(Saved data entries)
------------------------------------------------
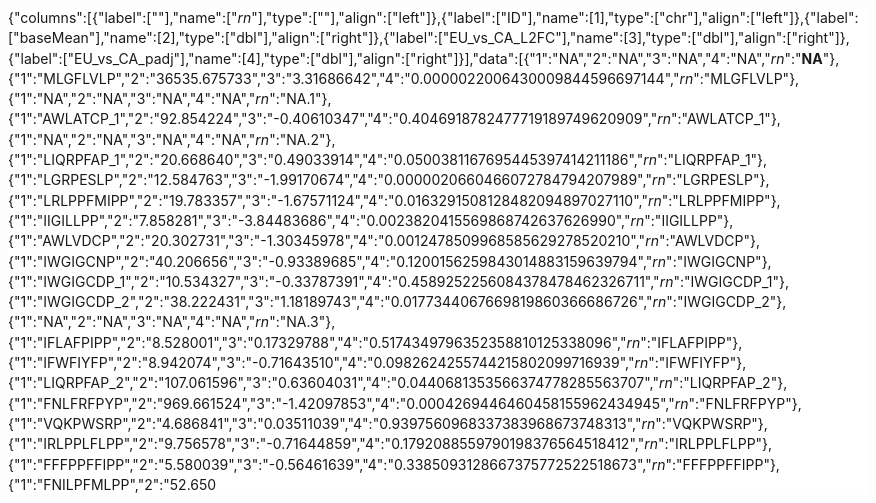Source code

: {"columns":[{"label":[""],"name":["_rn_"],"type":[""],"align":["left"]},{"label":["ID"],"name":[1],"type":["chr"],"align":["left"]},{"label":["baseMean"],"name":[2],"type":["dbl"],"align":["right"]},{"label":["EU_vs_CA_L2FC"],"name":[3],"type":["dbl"],"align":["right"]},{"label":["EU_vs_CA_padj"],"name":[4],"type":["dbl"],"align":["right"]}],"data":[{"1":"NA","2":"NA","3":"NA","4":"NA","_rn_":"__NA__"},{"1":"MLGFLVLP","2":"36535.675733","3":"3.31686642","4":"0.0000022006430009844596697144","_rn_":"MLGFLVLP"},{"1":"NA","2":"NA","3":"NA","4":"NA","_rn_":"NA.1"},{"1":"AWLATCP_1","2":"92.854224","3":"-0.40610347","4":"0.4046918782477719189749620909","_rn_":"AWLATCP_1"},{"1":"NA","2":"NA","3":"NA","4":"NA","_rn_":"NA.2"},{"1":"LIQRPFAP_1","2":"20.668640","3":"0.49033914","4":"0.0500381167695445397414211186","_rn_":"LIQRPFAP_1"},{"1":"LGRPESLP","2":"12.584763","3":"-1.99170674","4":"0.0000020660466072784794207989","_rn_":"LGRPESLP"},{"1":"LRLPPFMIPP","2":"19.783357","3":"-1.67571124","4":"0.0163291508128482094897027110","_rn_":"LRLPPFMIPP"},{"1":"IIGILLPP","2":"7.858281","3":"-3.84483686","4":"0.0023820415569868742637626990","_rn_":"IIGILLPP"},{"1":"AWLVDCP","2":"20.302731","3":"-1.30345978","4":"0.0012478509968585629278520210","_rn_":"AWLVDCP"},{"1":"IWGIGCNP","2":"40.206656","3":"-0.93389685","4":"0.1200156259843014883159639794","_rn_":"IWGIGCNP"},{"1":"IWGIGCDP_1","2":"10.534327","3":"-0.33787391","4":"0.4589252256084378478462326711","_rn_":"IWGIGCDP_1"},{"1":"IWGIGCDP_2","2":"38.222431","3":"1.18189743","4":"0.0177344067669819860366686726","_rn_":"IWGIGCDP_2"},{"1":"NA","2":"NA","3":"NA","4":"NA","_rn_":"NA.3"},{"1":"IFLAFPIPP","2":"8.528001","3":"0.17329788","4":"0.5174349796352358810125338096","_rn_":"IFLAFPIPP"},{"1":"IFWFIYFP","2":"8.942074","3":"-0.71643510","4":"0.0982624255744215802099716939","_rn_":"IFWFIYFP"},{"1":"LIQRPFAP_2","2":"107.061596","3":"0.63604031","4":"0.0440681353566374778285563707","_rn_":"LIQRPFAP_2"},{"1":"FNLFRFPYP","2":"969.661524","3":"-1.42097853","4":"0.0004269446460458155962434945","_rn_":"FNLFRFPYP"},{"1":"VQKPWSRP","2":"4.686841","3":"0.03511039","4":"0.9397560968337383968673748313","_rn_":"VQKPWSRP"},{"1":"IRLPPLFLPP","2":"9.756578","3":"-0.71644859","4":"0.1792088559790198376564518412","_rn_":"IRLPPLFLPP"},{"1":"FFFPPFFIPP","2":"5.580039","3":"-0.56461639","4":"0.3385093128667375772522518673","_rn_":"FFFPPFFIPP"},{"1":"FNILPFMLPP","2":"52.650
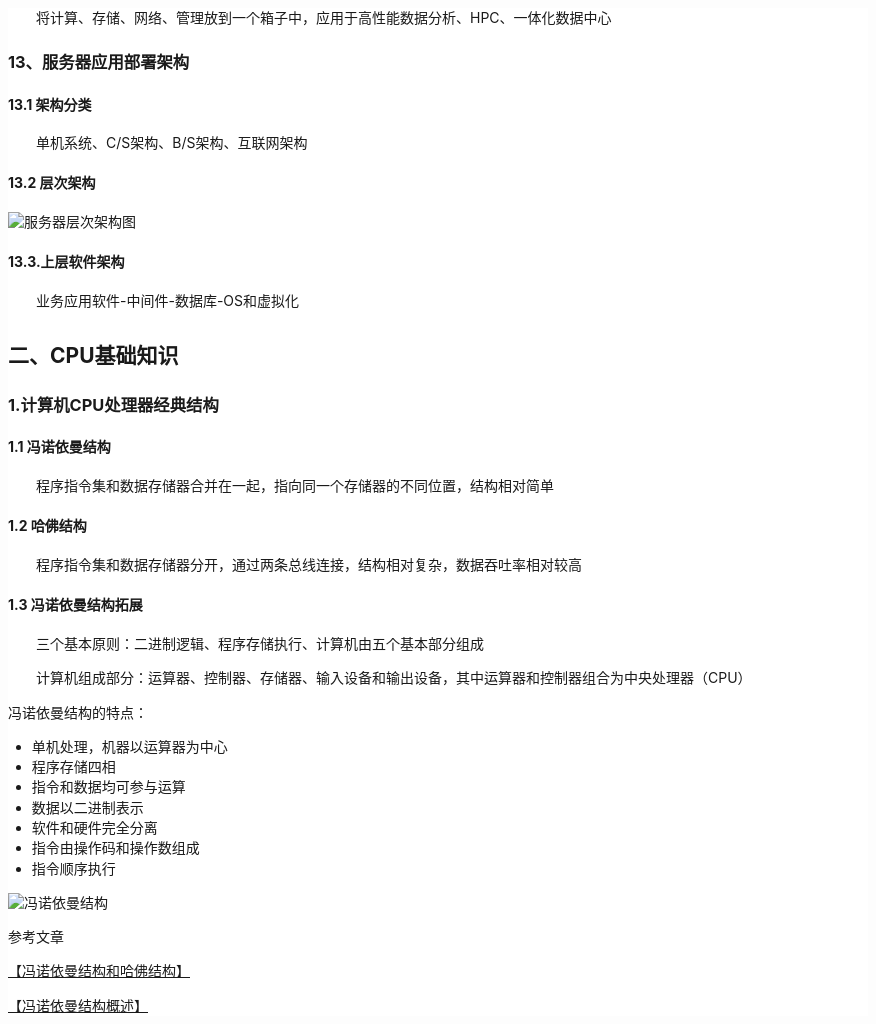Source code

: &emsp;&emsp;将计算、存储、网络、管理放到一个箱子中，应用于高性能数据分析、HPC、一体化数据中心

### 13、服务器应用部署架构

#### 13.1 架构分类

&emsp;&emsp;单机系统、C/S架构、B/S架构、互联网架构

#### 13.2 层次架构

![服务器层次架构图](https://kx-image.oss-cn-chengdu.aliyuncs.com/%E6%9C%8D%E5%8A%A1%E5%99%A8%E5%B1%82%E6%AC%A1%E6%9E%B6%E6%9E%84%E5%9B%BE.png)

#### 13.3.上层软件架构

&emsp;&emsp;业务应用软件-中间件-数据库-OS和虚拟化

## 二、CPU基础知识

### 1.计算机CPU处理器经典结构

#### 1.1 冯诺依曼结构

&emsp;&emsp;程序指令集和数据存储器合并在一起，指向同一个存储器的不同位置，结构相对简单

#### 1.2 哈佛结构

&emsp;&emsp;程序指令集和数据存储器分开，通过两条总线连接，结构相对复杂，数据吞吐率相对较高

#### 1.3 冯诺依曼结构拓展

&emsp;&emsp;三个基本原则：二进制逻辑、程序存储执行、计算机由五个基本部分组成

&emsp;&emsp;计算机组成部分：运算器、控制器、存储器、输入设备和输出设备，其中运算器和控制器组合为中央处理器（CPU）

冯诺依曼结构的特点：

- 单机处理，机器以运算器为中心
- 程序存储四相
- 指令和数据均可参与运算
- 数据以二进制表示
- 软件和硬件完全分离
- 指令由操作码和操作数组成
- 指令顺序执行

![冯诺依曼结构](https://kx-image.oss-cn-chengdu.aliyuncs.com/%E5%86%AF%E8%AF%BA%E4%BE%9D%E6%9B%BC%E7%BB%93%E6%9E%84.png)

参考文章

[【冯诺依曼结构和哈佛结构】](https://blog.csdn.net/mahoon411/article/details/119078925?ops_request_misc=&request_id=&biz_id=102&utm_term=%E5%93%88%E4%BD%9B%E7%BB%93%E6%9E%84&utm_medium=distribute.pc_search_result.none-task-blog-2~all~sobaiduweb~default-1-119078925.142^v68^pc_new_rank,201^v4^add_ask,213^v2^t3_esquery_v1&spm=1018.2226.3001.4187)

[【冯诺依曼结构概述】](https://blog.csdn.net/qiangwudi9847/article/details/102486255?ops_request_misc=%257B%2522request%255Fid%2522%253A%2522167210622616782427464896%2522%252C%2522scm%2522%253A%252220140713.130102334..%2522%257D&request_id=167210622616782427464896&biz_id=0&utm_medium=distribute.pc_search_result.none-task-blog-2~all~sobaiduend~default-1-102486255-null-null.142^v68^pc_new_rank,201^v4^add_ask,213^v2^t3_esquery_v1&utm_term=%E5%86%AF%C2%B7%E8%AF%BA%E4%BE%9D%E6%9B%BC%E7%BB%93%E6%9E%84&spm=1018.2226.3001.4187)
------------------------------------------------
[Exercise instructions] Give an exact reproduction of the lines from the one with "### 1.计算机CPU处理器经典结构" to the final line of the entries, including both.

[Your solution]
### 1.计算机CPU处理器经典结构

#### 1.1 冯诺依曼结构

&emsp;&emsp;程序指令集和数据存储器合并在一起，指向同一个存储器的不同位置，结构相对简单

#### 1.2 哈佛结构

&emsp;&emsp;程序指令集和数据存储器分开，通过两条总线连接，结构相对复杂，数据吞吐率相对较高

#### 1.3 冯诺依曼结构拓展

&emsp;&emsp;三个基本原则：二进制逻辑、程序存储执行、计算机由五个基本部分组成

&emsp;&emsp;计算机组成部分：运算器、控制器、存储器、输入设备和输出设备，其中运算器和控制器组合为中央处理器（CPU）

冯诺依曼结构的特点：

- 单机处理，机器以运算器为中心
- 程序存储四相
- 指令和数据均可参与运算
- 数据以二进制表示
- 软件和硬件完全分离
- 指令由操作码和操作数组成
- 指令顺序执行

![冯诺依曼结构](https://kx-image.oss-cn-chengdu.aliyuncs.com/%E5%86%AF%E8%AF%BA%E4%BE%9D%E6%9B%BC%E7%BB%93%E6%9E%84.png)

参考文章

[【冯诺依曼结构和哈佛结构】](https://blog.csdn.net/mahoon411/article/details/119078925?ops_request_misc=&request_id=&biz_id=102&utm_term=%E5%93%88%E4%BD%9B%E7%BB%93%E6%9E%84&utm_medium=distribute.pc_search_result.none-task-blog-2~all~sobaiduweb~default-1-119078925.142^v68^pc_new_rank,201^v4^add_ask,213^v2^t3_esquery_v1&spm=1018.2226.3001.4187)

[【冯诺依曼结构概述】](https://blog.csdn.net/qiangwudi9847/article/details/102486255?ops_request_misc=%257B%2522request%255Fid%2522%253A%2522167210622616782427464896%2522%252C%2522scm%2522%253A%252220140713.130102334..%2522%257D&request_id=167210622616782427464896&biz_id=0&utm_medium=distribute.pc_search_result.none-task-blog-2~all~sobaiduend~default-1-102486255-null-null.142^v68^pc_new_rank,201^v4^add_ask,213^v2^t3_esquery_v1&utm_term=%E5%86%AF%C2%B7%E8%AF%BA%E4%BE%9D%E6%9B%BC%E7%BB%93%E6%9E%84&spm=1018.2226.3001.4187)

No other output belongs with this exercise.